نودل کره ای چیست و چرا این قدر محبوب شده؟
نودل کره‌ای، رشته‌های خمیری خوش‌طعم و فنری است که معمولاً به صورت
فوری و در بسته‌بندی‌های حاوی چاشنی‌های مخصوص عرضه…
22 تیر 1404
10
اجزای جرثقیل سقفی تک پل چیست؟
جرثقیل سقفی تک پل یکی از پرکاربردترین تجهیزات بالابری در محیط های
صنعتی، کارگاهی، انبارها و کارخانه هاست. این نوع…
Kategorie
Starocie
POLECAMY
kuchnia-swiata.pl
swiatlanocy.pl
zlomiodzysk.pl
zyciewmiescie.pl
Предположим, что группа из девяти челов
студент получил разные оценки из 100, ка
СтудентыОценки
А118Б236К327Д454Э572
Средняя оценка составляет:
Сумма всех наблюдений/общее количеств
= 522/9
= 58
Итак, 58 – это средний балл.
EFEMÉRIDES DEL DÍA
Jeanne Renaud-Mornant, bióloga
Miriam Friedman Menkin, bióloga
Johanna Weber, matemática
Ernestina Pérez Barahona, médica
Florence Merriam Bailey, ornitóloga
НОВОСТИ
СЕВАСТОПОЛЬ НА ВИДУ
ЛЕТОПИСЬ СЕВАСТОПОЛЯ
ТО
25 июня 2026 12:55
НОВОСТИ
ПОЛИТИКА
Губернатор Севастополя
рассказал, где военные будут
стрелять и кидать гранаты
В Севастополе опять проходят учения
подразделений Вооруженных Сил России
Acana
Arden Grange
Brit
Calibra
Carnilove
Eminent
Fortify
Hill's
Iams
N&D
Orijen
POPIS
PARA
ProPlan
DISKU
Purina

**ACTIVITY:**
Across the listing above, count the lines that include "جرثقیل" and give the figure with no other words.

**RESULT:**
2